### Activity
Your task is to find every line of the data that holds the string "tail" and copy it.

### Dataset entries
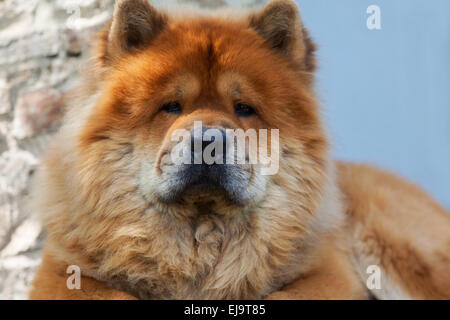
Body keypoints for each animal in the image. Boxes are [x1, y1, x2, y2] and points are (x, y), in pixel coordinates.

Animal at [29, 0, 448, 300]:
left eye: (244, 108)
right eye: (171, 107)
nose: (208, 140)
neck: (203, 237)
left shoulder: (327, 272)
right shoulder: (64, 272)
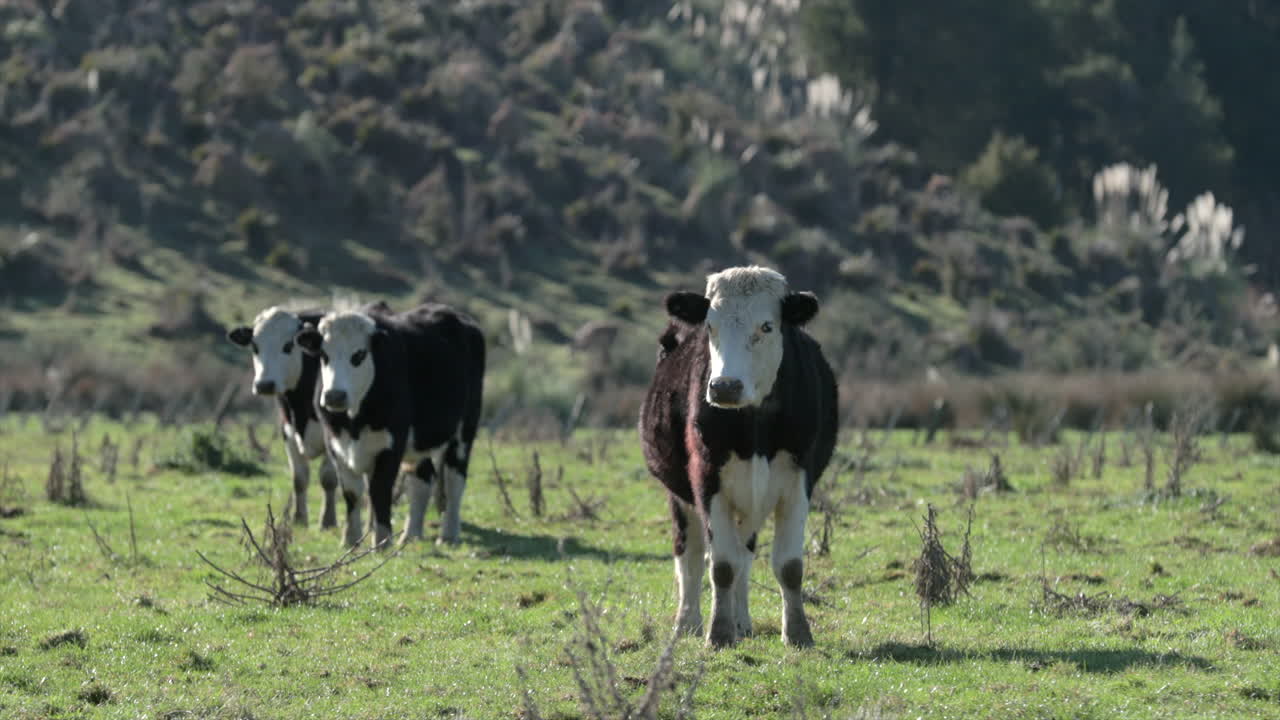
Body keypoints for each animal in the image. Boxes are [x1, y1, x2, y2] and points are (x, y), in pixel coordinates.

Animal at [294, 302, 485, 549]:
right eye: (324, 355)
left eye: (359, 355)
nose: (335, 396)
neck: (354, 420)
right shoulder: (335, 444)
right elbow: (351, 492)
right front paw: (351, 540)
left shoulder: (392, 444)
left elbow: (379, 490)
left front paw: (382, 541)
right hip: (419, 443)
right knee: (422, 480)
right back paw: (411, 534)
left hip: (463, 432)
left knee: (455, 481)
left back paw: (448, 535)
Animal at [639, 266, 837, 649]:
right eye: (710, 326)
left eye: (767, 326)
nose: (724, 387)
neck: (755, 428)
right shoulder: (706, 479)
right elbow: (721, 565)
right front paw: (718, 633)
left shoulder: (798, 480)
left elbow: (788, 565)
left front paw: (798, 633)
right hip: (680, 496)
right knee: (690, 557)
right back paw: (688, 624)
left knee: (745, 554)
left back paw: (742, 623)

---

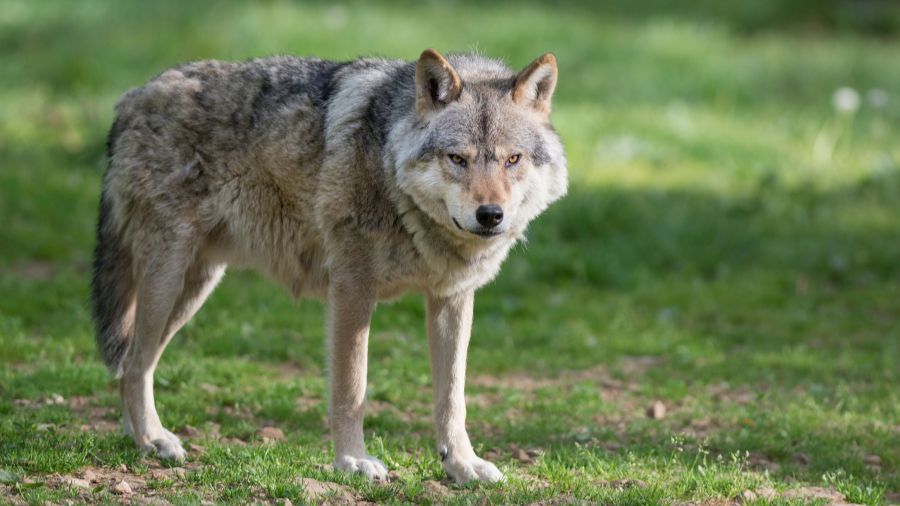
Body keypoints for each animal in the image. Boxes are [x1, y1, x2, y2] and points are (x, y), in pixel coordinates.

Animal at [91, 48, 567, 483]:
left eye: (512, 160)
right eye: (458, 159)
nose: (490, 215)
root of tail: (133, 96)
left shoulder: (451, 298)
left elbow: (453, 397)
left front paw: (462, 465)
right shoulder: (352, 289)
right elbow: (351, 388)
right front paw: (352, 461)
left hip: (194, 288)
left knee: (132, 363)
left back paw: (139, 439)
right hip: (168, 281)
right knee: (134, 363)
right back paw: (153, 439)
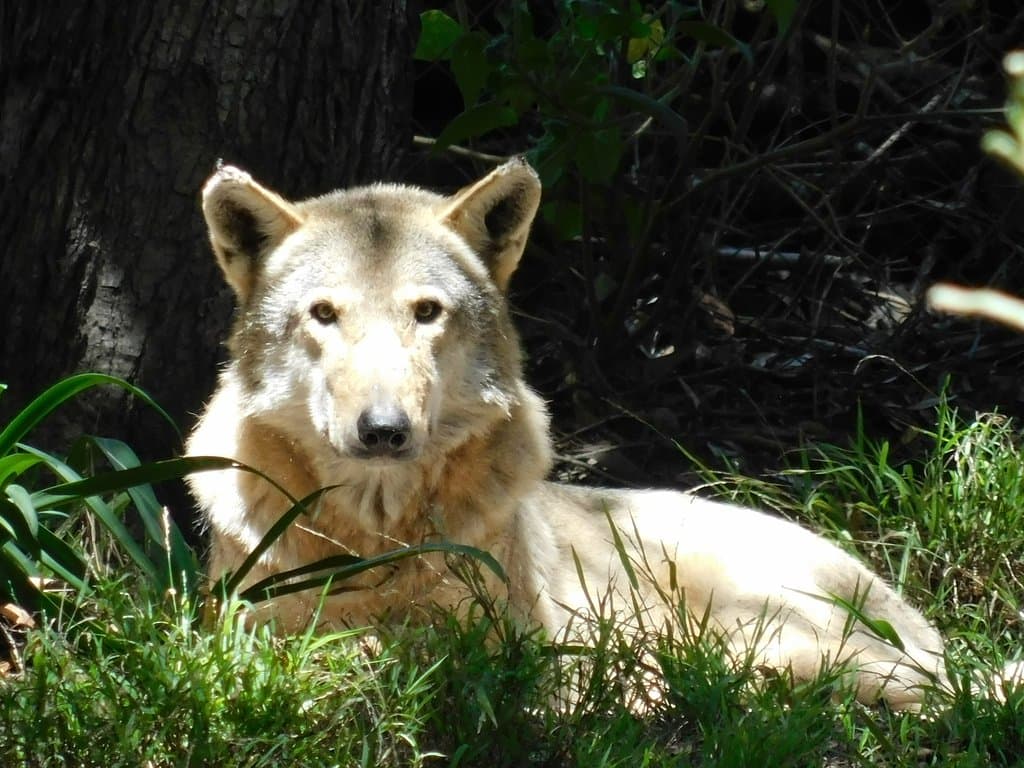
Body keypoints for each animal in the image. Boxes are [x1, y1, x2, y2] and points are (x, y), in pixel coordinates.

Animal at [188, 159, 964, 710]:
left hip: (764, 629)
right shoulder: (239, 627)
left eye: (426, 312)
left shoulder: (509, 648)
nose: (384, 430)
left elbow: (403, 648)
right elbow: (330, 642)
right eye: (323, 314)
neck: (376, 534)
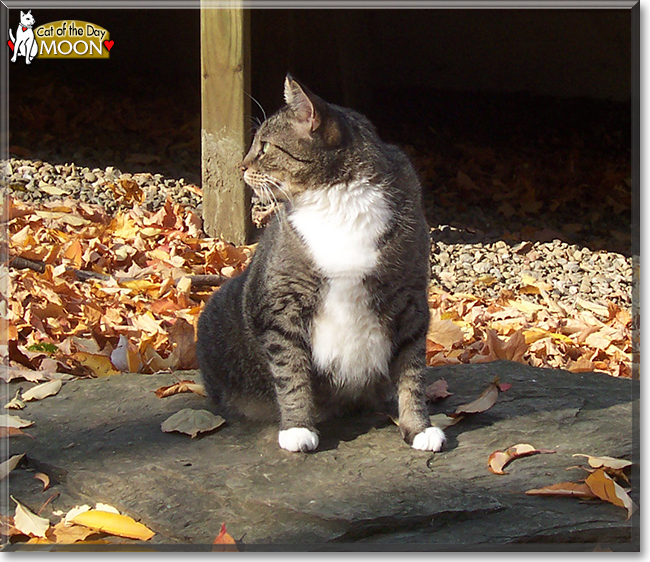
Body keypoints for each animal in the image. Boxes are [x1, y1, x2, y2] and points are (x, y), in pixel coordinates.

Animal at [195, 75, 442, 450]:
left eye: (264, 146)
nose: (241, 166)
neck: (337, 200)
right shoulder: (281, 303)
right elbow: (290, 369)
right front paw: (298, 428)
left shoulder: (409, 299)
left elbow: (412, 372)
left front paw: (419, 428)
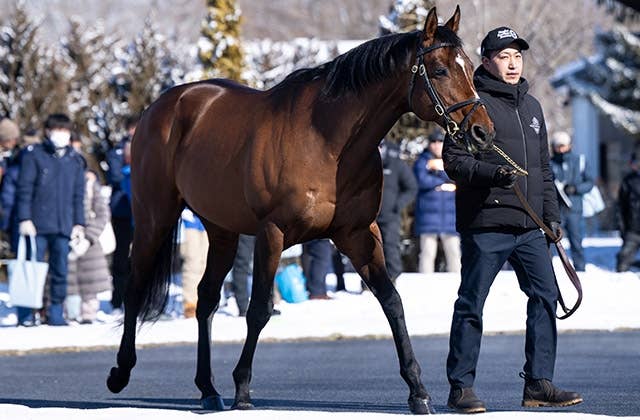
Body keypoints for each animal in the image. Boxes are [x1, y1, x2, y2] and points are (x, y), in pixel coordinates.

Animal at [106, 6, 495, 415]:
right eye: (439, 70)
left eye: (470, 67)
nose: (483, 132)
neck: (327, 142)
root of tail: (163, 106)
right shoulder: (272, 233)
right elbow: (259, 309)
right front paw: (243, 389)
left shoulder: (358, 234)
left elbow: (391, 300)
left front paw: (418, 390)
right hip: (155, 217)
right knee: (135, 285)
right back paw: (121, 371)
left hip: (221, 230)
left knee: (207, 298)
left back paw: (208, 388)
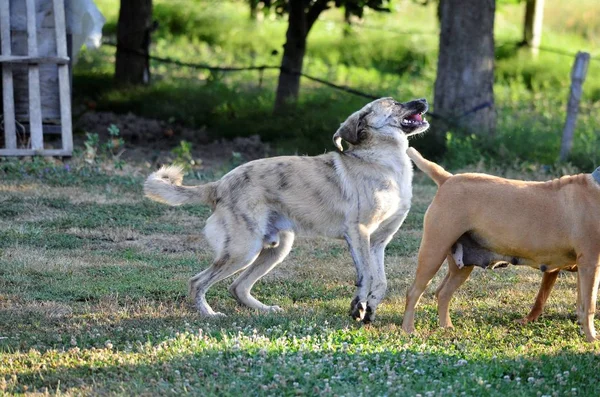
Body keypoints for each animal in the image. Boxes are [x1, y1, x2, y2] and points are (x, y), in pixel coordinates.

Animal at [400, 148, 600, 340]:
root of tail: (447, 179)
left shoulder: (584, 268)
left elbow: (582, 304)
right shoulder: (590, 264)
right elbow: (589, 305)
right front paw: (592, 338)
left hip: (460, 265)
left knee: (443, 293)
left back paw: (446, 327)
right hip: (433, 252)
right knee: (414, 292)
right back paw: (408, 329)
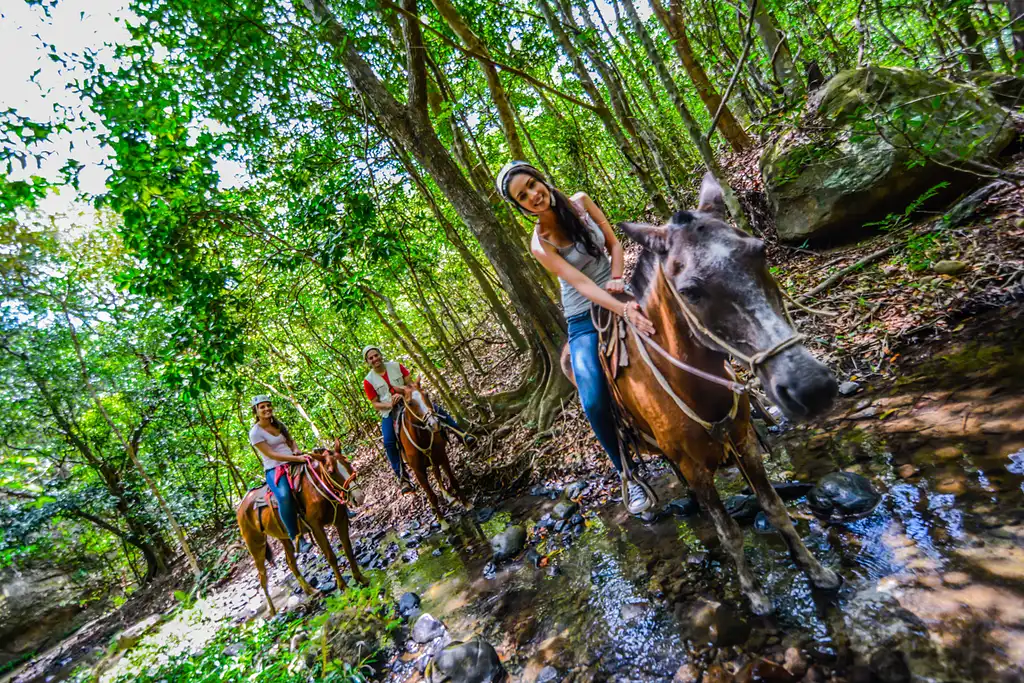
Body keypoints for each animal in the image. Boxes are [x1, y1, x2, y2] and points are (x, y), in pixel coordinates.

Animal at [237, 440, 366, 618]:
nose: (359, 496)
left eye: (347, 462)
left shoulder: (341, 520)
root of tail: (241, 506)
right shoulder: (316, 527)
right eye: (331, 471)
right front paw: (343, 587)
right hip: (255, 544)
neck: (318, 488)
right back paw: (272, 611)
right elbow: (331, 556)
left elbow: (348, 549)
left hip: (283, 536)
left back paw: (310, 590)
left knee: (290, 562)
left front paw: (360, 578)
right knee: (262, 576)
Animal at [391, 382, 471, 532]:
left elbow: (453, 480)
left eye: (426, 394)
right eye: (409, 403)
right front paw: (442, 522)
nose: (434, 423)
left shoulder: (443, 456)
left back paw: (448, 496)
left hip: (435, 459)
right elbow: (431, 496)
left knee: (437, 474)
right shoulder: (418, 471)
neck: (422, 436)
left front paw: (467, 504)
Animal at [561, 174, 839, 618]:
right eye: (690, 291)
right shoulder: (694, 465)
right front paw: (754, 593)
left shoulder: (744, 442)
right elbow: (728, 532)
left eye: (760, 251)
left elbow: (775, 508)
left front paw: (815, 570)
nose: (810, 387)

### Solution to the exercise
root of tail: (133, 96)
root of tail: (163, 106)
root of tail: (447, 179)
root of tail: (241, 506)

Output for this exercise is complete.